[Data items]
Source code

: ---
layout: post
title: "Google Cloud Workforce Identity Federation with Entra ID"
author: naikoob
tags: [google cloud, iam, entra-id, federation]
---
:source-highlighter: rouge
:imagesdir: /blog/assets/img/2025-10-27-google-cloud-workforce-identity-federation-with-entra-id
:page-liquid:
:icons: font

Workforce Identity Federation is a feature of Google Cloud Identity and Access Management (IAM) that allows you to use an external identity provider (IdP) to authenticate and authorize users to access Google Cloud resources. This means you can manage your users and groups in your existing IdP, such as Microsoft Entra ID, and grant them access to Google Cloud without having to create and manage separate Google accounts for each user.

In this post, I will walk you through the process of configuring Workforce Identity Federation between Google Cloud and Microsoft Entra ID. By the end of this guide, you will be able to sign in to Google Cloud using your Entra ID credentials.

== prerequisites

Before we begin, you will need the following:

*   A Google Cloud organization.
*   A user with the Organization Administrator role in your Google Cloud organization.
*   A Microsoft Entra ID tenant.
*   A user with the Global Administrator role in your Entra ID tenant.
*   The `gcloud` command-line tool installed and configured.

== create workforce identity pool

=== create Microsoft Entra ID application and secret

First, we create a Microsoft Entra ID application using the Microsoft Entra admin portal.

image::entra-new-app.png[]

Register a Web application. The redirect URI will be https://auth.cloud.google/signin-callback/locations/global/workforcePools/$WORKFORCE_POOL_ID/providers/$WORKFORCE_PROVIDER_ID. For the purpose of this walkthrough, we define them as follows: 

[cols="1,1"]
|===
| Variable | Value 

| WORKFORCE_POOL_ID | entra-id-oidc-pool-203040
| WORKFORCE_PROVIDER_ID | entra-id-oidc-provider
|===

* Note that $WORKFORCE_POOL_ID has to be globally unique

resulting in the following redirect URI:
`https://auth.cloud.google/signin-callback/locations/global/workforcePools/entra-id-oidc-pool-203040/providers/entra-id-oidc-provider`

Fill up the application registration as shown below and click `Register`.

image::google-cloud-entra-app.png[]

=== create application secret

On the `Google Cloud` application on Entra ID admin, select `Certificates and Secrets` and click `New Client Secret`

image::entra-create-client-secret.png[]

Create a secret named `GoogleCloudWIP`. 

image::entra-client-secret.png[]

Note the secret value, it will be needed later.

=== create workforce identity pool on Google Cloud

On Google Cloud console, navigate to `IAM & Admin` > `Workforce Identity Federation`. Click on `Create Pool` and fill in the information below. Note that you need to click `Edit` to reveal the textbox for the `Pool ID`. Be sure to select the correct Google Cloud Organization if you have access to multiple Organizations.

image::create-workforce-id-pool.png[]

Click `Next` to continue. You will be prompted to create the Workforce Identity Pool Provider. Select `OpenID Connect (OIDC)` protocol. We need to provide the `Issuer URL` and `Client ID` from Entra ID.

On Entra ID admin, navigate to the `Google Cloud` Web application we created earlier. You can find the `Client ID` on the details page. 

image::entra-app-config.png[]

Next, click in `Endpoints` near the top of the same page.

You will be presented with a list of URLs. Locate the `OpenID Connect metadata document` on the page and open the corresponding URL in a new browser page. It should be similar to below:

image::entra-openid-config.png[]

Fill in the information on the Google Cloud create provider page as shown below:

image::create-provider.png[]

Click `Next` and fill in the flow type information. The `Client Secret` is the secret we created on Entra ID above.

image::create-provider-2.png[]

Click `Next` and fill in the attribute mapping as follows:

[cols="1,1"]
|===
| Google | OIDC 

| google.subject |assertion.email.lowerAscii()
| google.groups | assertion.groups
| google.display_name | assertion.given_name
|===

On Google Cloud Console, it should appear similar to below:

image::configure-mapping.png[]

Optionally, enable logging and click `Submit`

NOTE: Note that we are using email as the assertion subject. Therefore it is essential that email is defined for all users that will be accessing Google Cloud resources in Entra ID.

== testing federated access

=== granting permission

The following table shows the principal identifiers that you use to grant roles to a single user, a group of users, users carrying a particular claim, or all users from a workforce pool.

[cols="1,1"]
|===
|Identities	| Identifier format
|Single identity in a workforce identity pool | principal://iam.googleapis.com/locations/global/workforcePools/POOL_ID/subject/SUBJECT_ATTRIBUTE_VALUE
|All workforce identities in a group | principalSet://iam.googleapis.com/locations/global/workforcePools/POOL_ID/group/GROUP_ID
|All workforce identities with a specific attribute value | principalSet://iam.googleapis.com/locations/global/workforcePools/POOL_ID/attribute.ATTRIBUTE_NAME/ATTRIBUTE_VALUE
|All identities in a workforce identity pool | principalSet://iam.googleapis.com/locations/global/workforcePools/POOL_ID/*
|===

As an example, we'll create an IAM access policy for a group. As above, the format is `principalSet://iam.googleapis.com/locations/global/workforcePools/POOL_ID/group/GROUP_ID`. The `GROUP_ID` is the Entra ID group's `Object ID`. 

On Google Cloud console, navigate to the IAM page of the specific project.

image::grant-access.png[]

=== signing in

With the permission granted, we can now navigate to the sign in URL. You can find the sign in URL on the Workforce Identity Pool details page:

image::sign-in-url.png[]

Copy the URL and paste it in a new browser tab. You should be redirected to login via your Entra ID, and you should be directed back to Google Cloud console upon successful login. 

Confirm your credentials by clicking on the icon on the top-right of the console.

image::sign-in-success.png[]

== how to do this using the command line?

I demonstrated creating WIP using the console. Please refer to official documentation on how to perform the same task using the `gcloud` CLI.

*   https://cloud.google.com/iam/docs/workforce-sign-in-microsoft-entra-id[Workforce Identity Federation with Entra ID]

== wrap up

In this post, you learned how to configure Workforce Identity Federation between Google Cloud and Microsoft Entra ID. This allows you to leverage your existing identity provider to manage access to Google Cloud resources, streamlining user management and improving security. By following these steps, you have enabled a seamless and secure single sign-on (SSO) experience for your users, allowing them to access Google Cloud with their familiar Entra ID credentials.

- _PROBLEM STATEMENT_: Reproduce the entries above exactly, but only the lines between the line holding "Fill up the" and the line holding "Create a secret", inclusive.

- _SOLUTION_:
Fill up the application registration as shown below and click `Register`.

image::google-cloud-entra-app.png[]

=== create application secret

On the `Google Cloud` application on Entra ID admin, select `Certificates and Secrets` and click `New Client Secret`

image::entra-create-client-secret.png[]

Create a secret named `GoogleCloudWIP`. 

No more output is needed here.